Key Dates and Timing

The SEC proposed a one-year transition period for proposed Rule 2a-5. If adopted, proposed Rule 2a-5 would become effective one year following Federal Register publication of the final rule.

Comments on the SEC’s proposal are due on or before July 21, 2020.

An upcoming Dechert OnPoint will provide further analysis of this proposal.


1) See Good Faith Determinations of Fair Value, Rel. No. IC-33845 (April 21, 2020) (Release). Unless otherwise specified, the term “fund” as used herein refers to a registered investment company or business development company.

2) The SEC stated that the proposed rule would require that valuation methodologies be consistently applied within the asset classes for which they are relevant. However, the SEC also noted that there are circumstances when it would be appropriate to adjust or change these methodologies for a particular investment.  See Release at II.A.2.

3) Release at II.C. ASC Topic 820 (FASB Accounting Standard Codification Topic 820) “defines the term ‘fair value’ for purposes of the accounting standards and establishes a framework for the recognition, measurement, and disclosure of fair value under” U.S. GAAP. Release at I. As part of the proposal, the SEC would rescind two releases (Accounting Series Release 113, issued in 1969, and Accounting Series Release 118, issued in 1970) in which the SEC provided accounting guidance on fund valuation matters. The SEC noted its belief that, since that guidance was issued, “developments in the [Financial Accounting Standards Board] accounting standards have modernized the approach to accounting topics addressed in” these releases. Release at II.D.

4) As set forth in the 1940 Act’s definition of “value” and noted in the Release, fair valuation is required where market quotations are not “readily available.” See 1940 Act Section 2(a)(41); Release at II.A.2 and II.C.

5) Release at II.C.

6) Release at II.B.1.

7) The SEC recognized that determining and verifying whether an event has or could materially affect fair value can, in some cases, take time. The SEC provided that “if an adviser needs some reasonable amount of time after becoming aware of the matter to verify and determine its materiality, that verification period would not be counted as part of the ‘prompt’ trigger period.” This process should be completed within three business days, including the day the adviser became aware of the event. See Release at II.B.2.b.

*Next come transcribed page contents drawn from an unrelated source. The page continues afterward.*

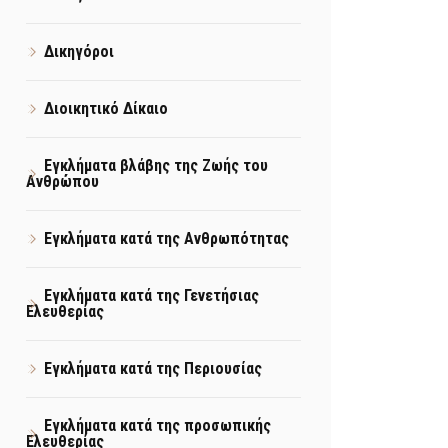
Δικηγόροι
Διοικητικό Δίκαιο
Εγκλήματα βλάβης της Ζωής του
Ανθρώπου
Εγκλήματα κατά της Ανθρωπότητας
Εγκλήματα κατά της Γενετήσιας
Ελευθερίας
Εγκλήματα κατά της Περιουσίας
Εγκλήματα κατά της προσωπικής
Ελευθερίας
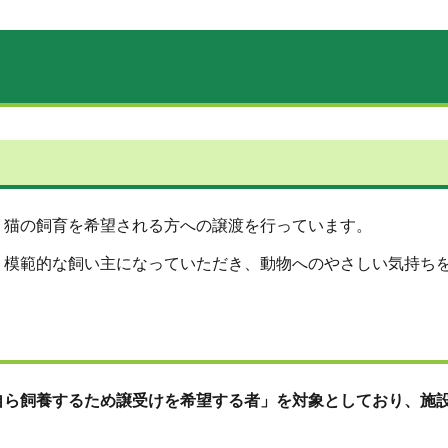
・猫の飼育を希望される方への譲渡を行っています。
、模範的な飼い主になっていただき、動物へのやさしい気持ち
自ら飼養するため譲受けを希望する者」を対象としており、施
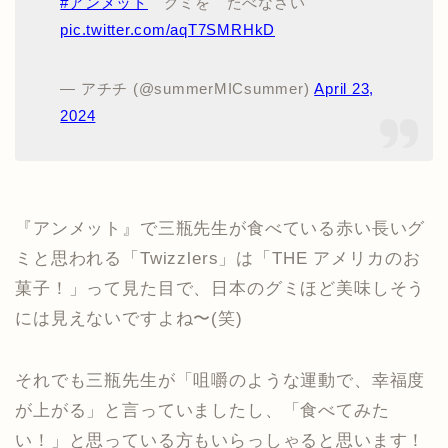
#アンメット
グミを たべなさい
pic.twitter.com/aqT7SMRHkD
— アチチ (@summerMICsummer)
April 23,
2024
『アンメット』で三瓶先生が食べている赤い長いグ
ミと思われる「Twizzlers」は「THE アメリカのお
菓子！」って見た目で、日本のグミほど美味しそう
には見えないですよね〜(笑)
それでも三瓶先生が「咀嚼のような運動で、幸福度
が上がる」と言っていましたし、「食べてみた
い！」と思っている方もいらっしゃると思います！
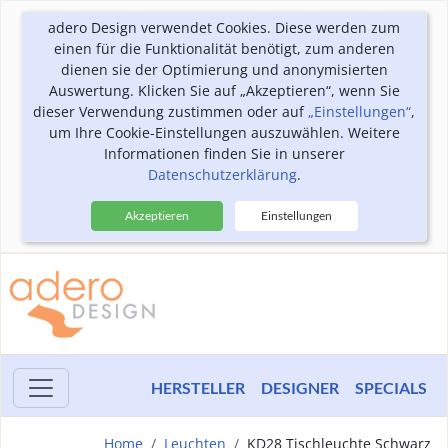
adero Design verwendet Cookies. Diese werden zum
einen für die Funktionalität benötigt, zum anderen
dienen sie der Optimierung und anonymisierten
Auswertung. Klicken Sie auf „Akzeptieren“, wenn Sie
dieser Verwendung zustimmen oder auf
„Einstellungen“
,
um Ihre Cookie-Einstellungen auszuwählen. Weitere
Informationen finden Sie in unserer
Datenschutzerklärung
.
Akzeptieren
Einstellungen
HERSTELLER
DESIGNER
SPECIALS
Home
Leuchten
KD28 Tischleuchte Schwarz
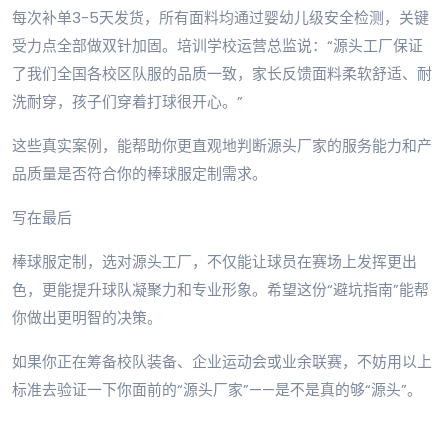
每次补单3-5天发货，所有面料均通过婴幼儿级安全检测，关键
受力点全部做双针加固。培训学校运营总监说：“源头工厂保证
了我们全国各校区队服的品质一致，家长反馈面料柔软舒适、耐
洗耐穿，孩子们穿着打球很开心。”
这些真实案例，能帮助你更直观地判断源头厂家的服务能力和产
品质量是否符合你的棒球服定制需求。
写在最后
棒球服定制，选对源头工厂，不仅能让球员在赛场上发挥更出
色，更能提升球队凝聚力和专业形象。希望这份“避坑指南”能帮
你做出更明智的决策。
如果你正在筹备校队装备、企业运动会或业余联赛，不妨用以上
标准去验证一下你面前的“源头厂家”——是不是真的够“源头”。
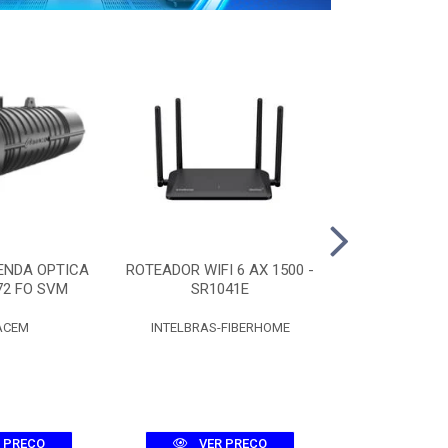
ENDA OPTICA
ROTEADOR WIFI 6 AX 1500 -
CAIXA CT
72 FO SVM
SR1041E
C/SPLITTER 
ACEM
INTELBRAS-FIBERHOME
FIBR
 PREÇO
VER PREÇO
VER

8) The SEC noted that the proposed requirement of reasonable segregation of functions would be distinct from a more prescriptive requirement, and would “allow funds to structure their fair value determination process and portfolio management functions in ways that are tailored to each fund’s facts and circumstances.” The SEC acknowledged the “important perspective and insight regarding the value of fund holdings that portfolio management personnel can provide” and, accordingly, did not propose to exclude portfolio management from providing input to the fair valuation process. See Release at II.B.3.

9) Notably, the SEC proposed to require that all price overrides be reported. The SEC specifically requested comment as to whether (and if so, how) it should limit this reporting requirement to certain price overrides.